▶ _ASSIGNMENT_
Transcribe the text of each of the following entries line by line without altering anything, and omit the pictures from your answer.

▶ _RECORDS PROVIDED_
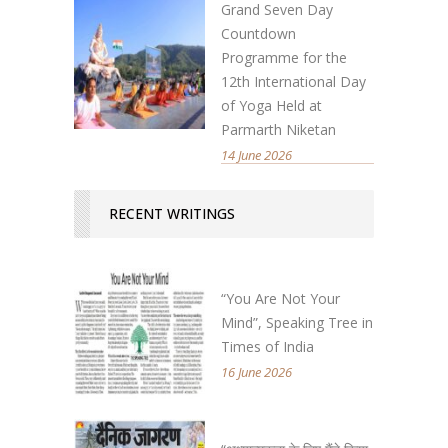
Grand Seven Day
Countdown
Programme for the
12th International Day
of Yoga Held at
Parmarth Niketan
14 June 2026
RECENT WRITINGS
“You Are Not Your
Mind”, Speaking Tree in
Times of India
16 June 2026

▶ _ANSWER_
Grand Seven Day
Countdown
Programme for the
12th International Day
of Yoga Held at
Parmarth Niketan
14 June 2026
RECENT WRITINGS
“You Are Not Your
Mind”, Speaking Tree in
Times of India
16 June 2026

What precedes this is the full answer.